Anisa menengadah kesakitan, tangannya memegangi pipi telah memerah. "Abak jahat! Nisa kecewa sama Abak, Sudah cukup Anisa diperlakukan seperti ini bak. Nisa bukan anak kecil lagi yang perlu Abak atur sesuka hati Abak," ucap Anisa dengan sesegukan. Ia begitu menangis. Tak ada satupun yang membelanya.
"Anak gak tau diri! Buat malu keluarga kau Nisa, sejak kapan kau menggunakan barang haram itu? Abak tidak mengajarkan kau menjadi wanita seperti itu! Ini apa lagi, rambut di cat warna warni, mano kerudung yang dulu kau perlihatkan ka Abak, Nisa?"

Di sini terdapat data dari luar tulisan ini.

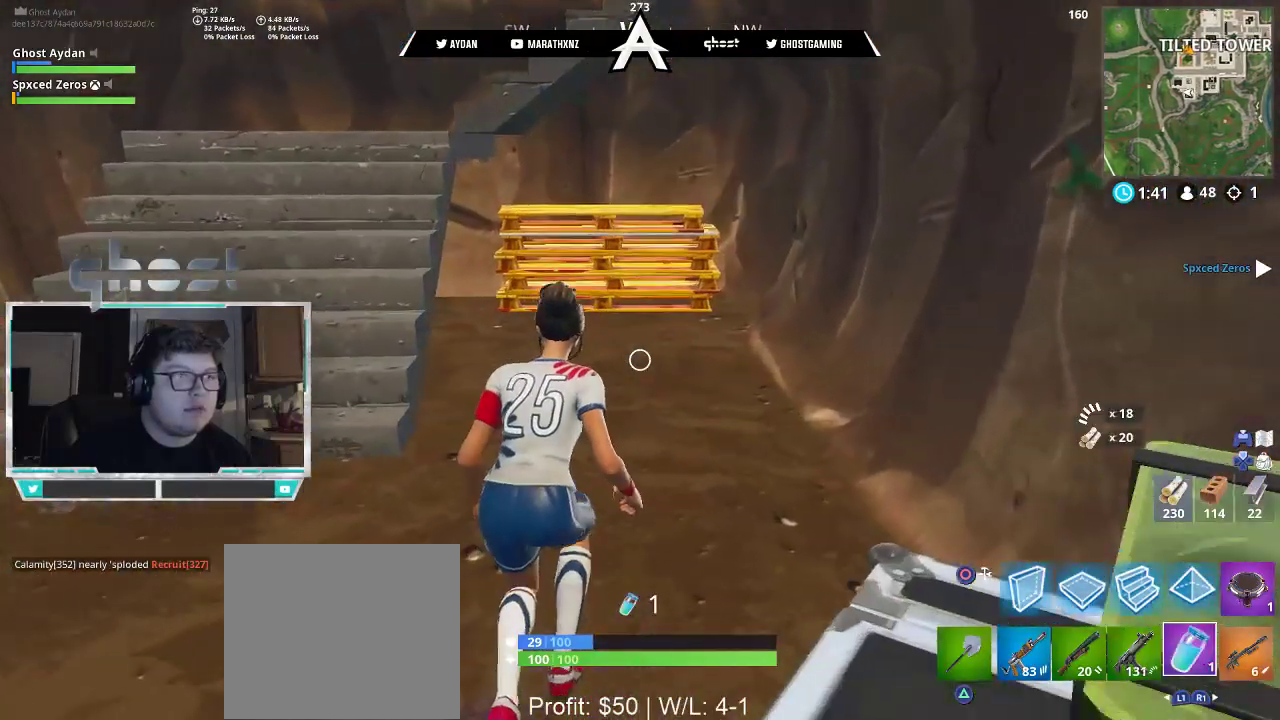
{"buttons": ["R2"], "left_stick": "center", "right_stick": "right", "events": [[50, "R2", "down"], [83, "left_stick", "center"], [150, "R2", "up"], [150, "right_stick", "right"], [217, "R2", "down"], [350, "R2", "up"], [417, "R2", "down"]]}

Diam dan diam. Ia menatap sekeliling rumah, Amak dan satu pria yang entahlah mungkin sebagai penghasut di keluarga ini. Amak sama aja dengan Abak. Tak ada niat sedikit pun untuk membela. Kebencian itu semakin membesar, sudah tak ada lagi rasa kasih sayang. Amarah dan amarah terus menggeluti pikiran dan hati Anisa.

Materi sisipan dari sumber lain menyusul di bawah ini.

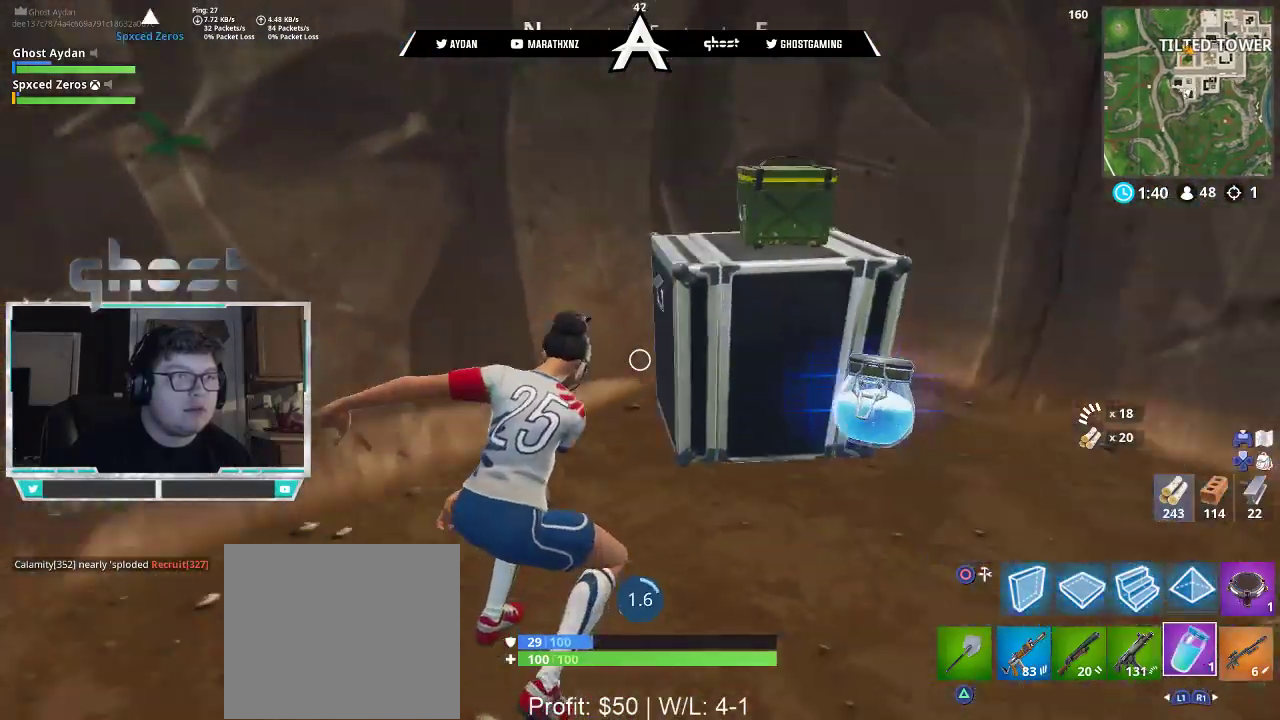
{"buttons": [], "left_stick": "left", "right_stick": "down", "events": [[17, "R2", "up"], [117, "left_stick", "right"], [217, "left_stick", "left"], [250, "right_stick", "down"], [317, "R3", "down"], [350, "left_stick", "right"], [450, "R3", "up"], [450, "left_stick", "left"]]}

"Kerudung kata Abak? sudah Nisa buang! Anisa gak butuh itu, Anisa butuh Kebebasan, bukan seperti ini yang Anisa harapkan!"

Amak tak kuasa mendengar apa yang di ucapkan Anisa, tangis menyelimuti keluarga itu. Ruangan kembali berubah menjadi panas, hawa dingin pada rumah gadang telah tiada. Tak ada yang mampu  mengatasi keributan keduanya, hingga seluruh santri terbangun dari tidur lelapnya.

"Dasar Anak Durhaka! Abak tak menganggap kau lagi menjadi bagian keluargaku. Aku malu punya anak seperti kau!"

"Gitu mau Abak, Jangan sampai menyesal. Anisa pergi!" Menghempas pintu lalu ia tak sengaja menatap pria itu dengan tatapan tajam mengenaskan. Di kanan kiri tau jauh dari rumah utama banyak yang tidak menyangkal bahwa perilaku anak seorang kyai telah berubah drastis, kendati demikian mereka semakin bertanya-tanya apa yang terjadi sesungguhnya, tak ada satupun yang berani melintasi rumah gadang milik pimpinan pesantren. Semuanya telah berubah menjadi senyam, hanya temaram lampu menerangi area pesantren.